Efficient recycling of Co3O4 from spent lithium-ion batteries and its application as an electrochemical sensor and photocatalyst

Abstract

Green recycling of spent lithium-ion batteries (LIBs) is a fundamental step toward environmental preservation and increased recovery of raw materials. In this study, lactic acid was used to leach the cathode active material of LIBs. The recycled material (Co3O4) was obtained by selective precipitation of the leachate with KOH, followed by calcination for 4.5 h at 450 °C. The composition and microstructure of the recycled material were confirmed by X-ray diffraction, Raman spectroscopy, scanning electron microscopy, and energy dispersive spectroscopy.

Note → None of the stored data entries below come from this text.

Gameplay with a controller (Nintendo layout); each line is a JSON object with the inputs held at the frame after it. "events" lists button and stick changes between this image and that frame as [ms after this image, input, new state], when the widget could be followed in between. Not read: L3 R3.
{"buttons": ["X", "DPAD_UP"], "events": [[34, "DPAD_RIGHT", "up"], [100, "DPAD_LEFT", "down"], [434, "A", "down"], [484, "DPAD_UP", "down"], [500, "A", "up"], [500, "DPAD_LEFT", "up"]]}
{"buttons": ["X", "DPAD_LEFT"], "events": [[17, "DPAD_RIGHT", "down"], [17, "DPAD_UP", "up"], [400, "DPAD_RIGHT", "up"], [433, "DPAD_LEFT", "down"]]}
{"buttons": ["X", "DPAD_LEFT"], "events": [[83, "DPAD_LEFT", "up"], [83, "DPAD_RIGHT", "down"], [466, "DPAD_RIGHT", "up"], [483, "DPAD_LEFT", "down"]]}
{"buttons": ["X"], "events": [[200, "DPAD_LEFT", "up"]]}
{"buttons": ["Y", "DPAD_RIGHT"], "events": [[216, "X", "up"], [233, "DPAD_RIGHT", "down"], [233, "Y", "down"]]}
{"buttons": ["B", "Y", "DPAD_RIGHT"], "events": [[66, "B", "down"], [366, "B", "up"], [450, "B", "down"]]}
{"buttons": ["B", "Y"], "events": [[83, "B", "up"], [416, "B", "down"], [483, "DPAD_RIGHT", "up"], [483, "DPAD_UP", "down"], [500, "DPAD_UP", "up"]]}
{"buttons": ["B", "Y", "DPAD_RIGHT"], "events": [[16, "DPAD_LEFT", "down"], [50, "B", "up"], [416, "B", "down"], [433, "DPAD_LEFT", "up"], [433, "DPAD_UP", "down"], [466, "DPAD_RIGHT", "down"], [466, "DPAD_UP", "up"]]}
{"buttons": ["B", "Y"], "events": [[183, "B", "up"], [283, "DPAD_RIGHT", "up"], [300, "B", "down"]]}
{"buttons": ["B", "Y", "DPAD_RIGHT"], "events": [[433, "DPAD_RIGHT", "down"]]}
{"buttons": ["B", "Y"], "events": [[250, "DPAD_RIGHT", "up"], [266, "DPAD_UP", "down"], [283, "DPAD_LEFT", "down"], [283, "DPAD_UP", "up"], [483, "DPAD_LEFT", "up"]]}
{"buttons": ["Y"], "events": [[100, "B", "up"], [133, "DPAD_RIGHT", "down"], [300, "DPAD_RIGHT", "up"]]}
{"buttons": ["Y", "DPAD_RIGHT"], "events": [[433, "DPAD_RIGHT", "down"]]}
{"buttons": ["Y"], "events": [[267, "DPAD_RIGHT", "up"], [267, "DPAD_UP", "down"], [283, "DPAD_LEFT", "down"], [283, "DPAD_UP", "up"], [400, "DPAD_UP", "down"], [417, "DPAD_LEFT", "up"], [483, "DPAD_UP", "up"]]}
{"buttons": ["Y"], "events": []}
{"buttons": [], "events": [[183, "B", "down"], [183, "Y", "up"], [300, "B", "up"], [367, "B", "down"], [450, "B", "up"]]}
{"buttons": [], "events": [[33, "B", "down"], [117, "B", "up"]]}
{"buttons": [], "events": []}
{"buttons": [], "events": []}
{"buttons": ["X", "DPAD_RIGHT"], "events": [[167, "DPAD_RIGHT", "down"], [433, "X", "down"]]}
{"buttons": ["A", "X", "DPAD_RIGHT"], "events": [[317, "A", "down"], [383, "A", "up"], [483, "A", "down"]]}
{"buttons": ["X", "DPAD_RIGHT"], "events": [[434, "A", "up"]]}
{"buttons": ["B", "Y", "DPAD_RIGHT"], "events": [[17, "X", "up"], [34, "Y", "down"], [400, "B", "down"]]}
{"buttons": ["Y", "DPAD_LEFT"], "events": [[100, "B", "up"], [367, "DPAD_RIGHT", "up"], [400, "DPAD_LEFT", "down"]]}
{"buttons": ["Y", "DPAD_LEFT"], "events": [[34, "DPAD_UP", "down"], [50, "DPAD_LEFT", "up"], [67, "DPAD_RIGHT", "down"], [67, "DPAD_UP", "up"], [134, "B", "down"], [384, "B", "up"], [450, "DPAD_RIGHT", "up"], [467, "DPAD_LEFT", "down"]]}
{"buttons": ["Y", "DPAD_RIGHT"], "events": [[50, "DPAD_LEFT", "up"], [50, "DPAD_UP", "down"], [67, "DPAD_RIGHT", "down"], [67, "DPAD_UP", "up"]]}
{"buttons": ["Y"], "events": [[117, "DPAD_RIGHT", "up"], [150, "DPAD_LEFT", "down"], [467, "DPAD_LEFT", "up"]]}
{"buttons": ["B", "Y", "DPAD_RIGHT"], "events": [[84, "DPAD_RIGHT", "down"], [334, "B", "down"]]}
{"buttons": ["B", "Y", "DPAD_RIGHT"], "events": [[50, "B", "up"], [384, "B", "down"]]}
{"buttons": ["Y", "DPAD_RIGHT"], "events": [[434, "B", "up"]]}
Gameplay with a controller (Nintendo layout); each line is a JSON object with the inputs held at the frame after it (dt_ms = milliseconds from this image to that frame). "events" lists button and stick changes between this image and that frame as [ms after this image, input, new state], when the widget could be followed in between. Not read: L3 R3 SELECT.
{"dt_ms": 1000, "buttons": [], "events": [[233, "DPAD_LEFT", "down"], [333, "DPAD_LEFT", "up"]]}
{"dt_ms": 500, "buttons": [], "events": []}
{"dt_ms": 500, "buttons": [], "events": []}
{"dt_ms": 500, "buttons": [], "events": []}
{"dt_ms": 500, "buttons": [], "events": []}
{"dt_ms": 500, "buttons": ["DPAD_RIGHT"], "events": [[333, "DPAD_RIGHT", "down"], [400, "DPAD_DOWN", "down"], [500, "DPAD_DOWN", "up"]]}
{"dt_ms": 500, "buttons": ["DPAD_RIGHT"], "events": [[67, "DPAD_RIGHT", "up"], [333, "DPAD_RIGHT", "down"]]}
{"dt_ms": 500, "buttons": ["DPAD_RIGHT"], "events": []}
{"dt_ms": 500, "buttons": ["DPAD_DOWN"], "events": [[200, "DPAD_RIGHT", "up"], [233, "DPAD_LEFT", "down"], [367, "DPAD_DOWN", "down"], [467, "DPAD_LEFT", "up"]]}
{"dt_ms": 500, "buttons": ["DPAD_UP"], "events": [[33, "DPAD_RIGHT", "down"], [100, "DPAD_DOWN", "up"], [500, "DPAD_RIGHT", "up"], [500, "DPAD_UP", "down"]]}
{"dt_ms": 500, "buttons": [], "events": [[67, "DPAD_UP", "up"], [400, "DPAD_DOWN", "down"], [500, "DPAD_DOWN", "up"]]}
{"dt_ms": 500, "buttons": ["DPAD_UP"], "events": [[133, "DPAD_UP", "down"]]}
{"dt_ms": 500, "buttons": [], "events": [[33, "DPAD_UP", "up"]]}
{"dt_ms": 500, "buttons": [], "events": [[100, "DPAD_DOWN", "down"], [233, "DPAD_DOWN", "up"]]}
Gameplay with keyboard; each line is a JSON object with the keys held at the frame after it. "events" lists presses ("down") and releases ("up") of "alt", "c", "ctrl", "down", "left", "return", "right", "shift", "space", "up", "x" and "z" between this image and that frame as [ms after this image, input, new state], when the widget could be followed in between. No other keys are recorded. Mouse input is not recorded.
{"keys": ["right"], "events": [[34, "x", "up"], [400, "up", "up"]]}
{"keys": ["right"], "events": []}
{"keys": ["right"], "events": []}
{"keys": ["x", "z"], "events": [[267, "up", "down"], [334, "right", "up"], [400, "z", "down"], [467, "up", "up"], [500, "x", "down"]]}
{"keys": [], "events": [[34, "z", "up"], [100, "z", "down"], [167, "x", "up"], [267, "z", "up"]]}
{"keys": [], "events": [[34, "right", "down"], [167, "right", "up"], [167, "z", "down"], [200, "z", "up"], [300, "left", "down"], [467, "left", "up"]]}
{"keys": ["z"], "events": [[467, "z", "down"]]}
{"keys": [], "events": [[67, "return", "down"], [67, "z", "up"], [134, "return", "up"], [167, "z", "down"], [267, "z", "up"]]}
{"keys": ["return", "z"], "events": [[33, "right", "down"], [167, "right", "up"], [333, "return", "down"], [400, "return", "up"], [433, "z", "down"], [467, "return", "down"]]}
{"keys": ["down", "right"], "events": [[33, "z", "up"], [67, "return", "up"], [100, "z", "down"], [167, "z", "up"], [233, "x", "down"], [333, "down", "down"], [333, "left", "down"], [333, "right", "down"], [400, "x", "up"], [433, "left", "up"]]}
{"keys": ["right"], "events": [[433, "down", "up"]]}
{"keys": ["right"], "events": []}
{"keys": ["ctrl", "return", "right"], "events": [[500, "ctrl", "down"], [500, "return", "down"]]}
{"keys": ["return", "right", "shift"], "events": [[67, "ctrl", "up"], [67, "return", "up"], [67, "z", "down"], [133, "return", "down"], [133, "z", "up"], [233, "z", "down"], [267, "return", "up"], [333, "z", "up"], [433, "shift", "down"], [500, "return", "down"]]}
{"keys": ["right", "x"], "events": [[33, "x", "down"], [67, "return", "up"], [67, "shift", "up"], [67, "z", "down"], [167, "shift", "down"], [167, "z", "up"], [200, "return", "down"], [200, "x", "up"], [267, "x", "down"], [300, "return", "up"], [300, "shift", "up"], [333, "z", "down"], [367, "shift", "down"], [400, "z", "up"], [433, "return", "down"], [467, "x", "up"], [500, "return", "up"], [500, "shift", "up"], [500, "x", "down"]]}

Co3O4 was applied as a non-enzymatic electrochemical sensor for determination of ascorbic acid and as a photocatalyst in the degradation of methylene blue. The electrochemical sensor consisted of a printed electrode of carbon nanotubes modified with an 85:10:5 (w/w/w) mixture of recycled material, carbon black, and polyvinylidene fluoride (PVDF), respectively. Linear sweep voltammetry was used to measure the oxidation of ascorbic acid at 0.10 V. The analytical curve of the sensor had a coefficient of determination of 0.9915, sensitivity of 0.0498 ± 0.0023 μA mol L−1, and detection limit of 0.0245 mol L−1 in the concentration range of 0.166 to 1.0 mmol L−1. Co3O4 applied as a photocatalyst reached an efficiency of 61.47% in the decolorization of methylene blue after 120 min of reaction in the presence of H2O2 and UV light. Co3O4 recycled from spent LIBs is a promising source of raw materials for the development of non-enzymatic electrochemical sensors and photocatalysts via a sustainable and environmentally friendly route.